Ellis has enlisted under the “Don’t Ask, Don’t Tell” rule of the American Military. Yet one of the first things screamed at the new recruits is the question “Are you, or have you ever been a homosexual?” Ellis yells “No, Sir!” but it isn’t long before his sexuality becomes obvious to the other recruits and especially the deliberately sadistic Gunnery Sergeant. Leland Laws (Bokeem Woodbine) who helps orchestrate the brutal and almost fatal hazing of Ellis.
Boot camp films are often about the protagonist’s journey from idealism, through to disillusionment, deciding to quit, then deciding to stay on to prove that they are stronger than the system that set out to break and reshape them. The Inspection doesn’t move beyond these strictures in any meaningful way. What Ellis goes through is coordinated torture and the sympathetic officer Rosales (Raúl Castillo), whose kindness towards Ellis is misinterpreted by the young man as attraction, urges him to leave.
Dramatic beat after dramatic beat is hit without a deep investigation into what is really going on. We come to understand why Ellis is there, but do we really understand why Laws has decided to focus his hatred on him except that he wants to “turn him into a monster”? Laws’ Desert Storm disappointments remain in his psyche and he wants the next generation to be something more, but what, unhinged killing machines? If the point of training is to teach the recruits to protect the man on their left and the man on their right why does he allow French to be almost murdered in training? When Ellis finally releases some of his rage onto Harvey who has been the ringleader in most of the hazing, Laws smiles with satisfaction.
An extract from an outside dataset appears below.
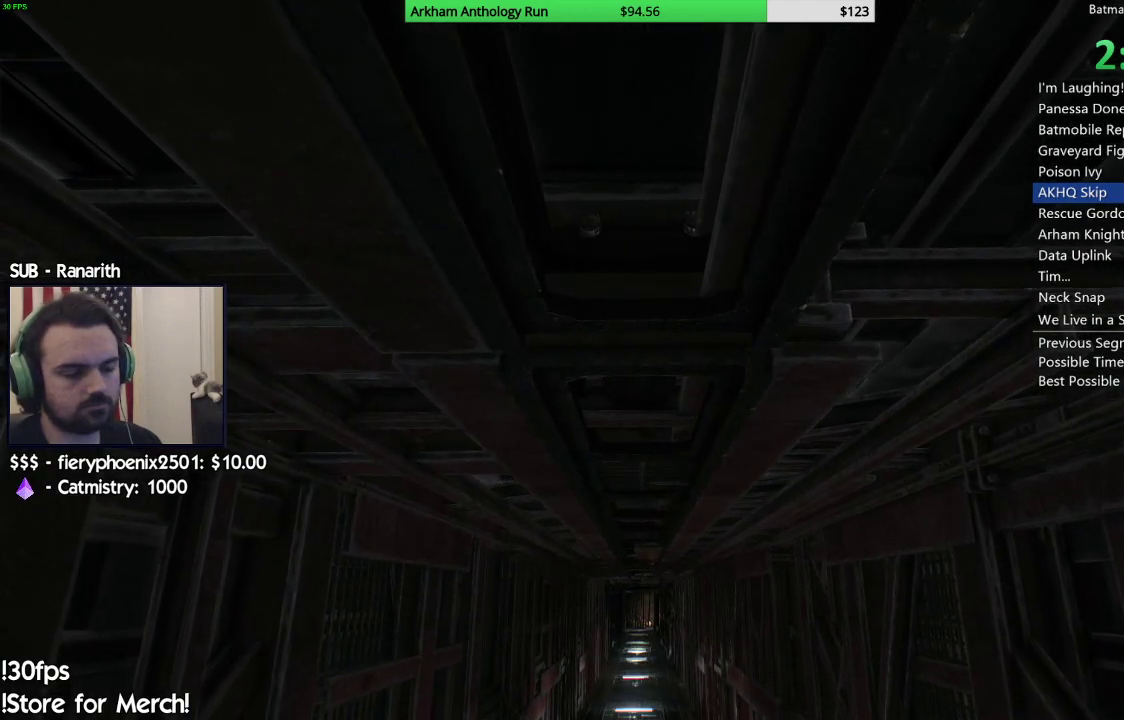
{"buttons": [], "left_stick": "center", "right_stick": "center", "events": []}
Although Bratton examines the institutionalised homophobia, racism, and misogyny of the Marines he somewhat excuses it. The ending is all too pat with the exception of leaving his relationship with Inez as still broken. For Bratton the Marines did provide him the opportunity to move into photography and filmmaking and his gratitude for that clouds his ability to properly assess what the Military Industrial Complex really does to the often disenfranchised people who join it.
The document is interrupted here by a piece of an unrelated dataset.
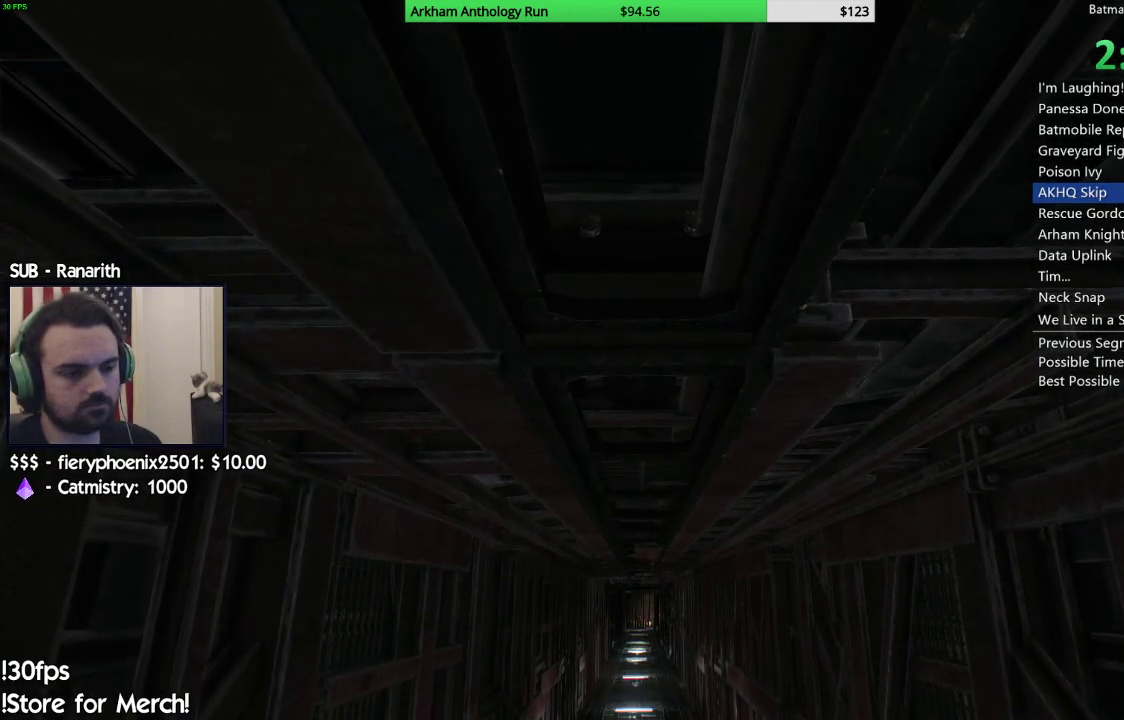
{"buttons": [], "left_stick": "center", "right_stick": "center", "events": []}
Nonetheless, it is Bratton’s story and as such lives in his telling of it through excellent casting and performances over an unfocussed script. Openly gay actor Jeremy Pope is outstanding as Ellis, it is unlikely a straight actor could have given the role the deep nuance of queerness that cannot be hidden. Gabrielle Union in her brief but essential scenes is a revelation as Inez. Bokeem Woodbine is deeply sinister and unpredictable. The most interesting character beyond Ellis is Raúl Castillo’s Rosales, who perhaps exists as an apologia for the brutality of the Marines but is nonetheless compelling.
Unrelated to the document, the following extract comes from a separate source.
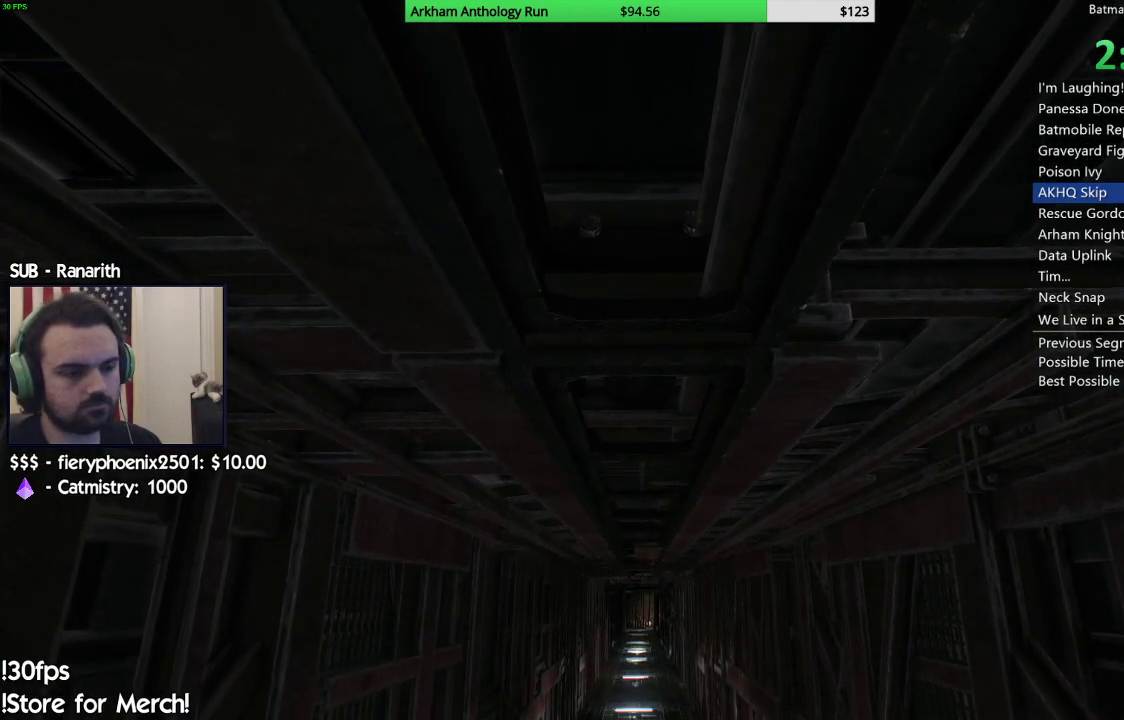
{"buttons": [], "left_stick": "center", "right_stick": "center", "events": [[33, "R2", "down"], [117, "R2", "up"], [400, "A", "down"], [433, "A", "up"]]}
The Inspection may be generally opaque in its intentions, but Jeremy Pope’s phenomenal performance is enough to warrant audience attention. It isn’t the first time a gay filmmaker has tackled the boot camp story, Joel Schumacher did so in Tigerland and it also isn’t the first film about (probable) gay related hazing which we see turn fatal in A Few Good Men, but it is the first film that tackles the subject from the perspective of a queer director and first person queer character. Perhaps if Bratton was prepared to invite a less forgiving model of what the military can do to people, instead of what it did for him, The Inspection would be an important entry into queer cinema, but as it stands it equivocates too much to present anything but Bratton’s own experience – which is valid, but far from something an audience can fully embrace.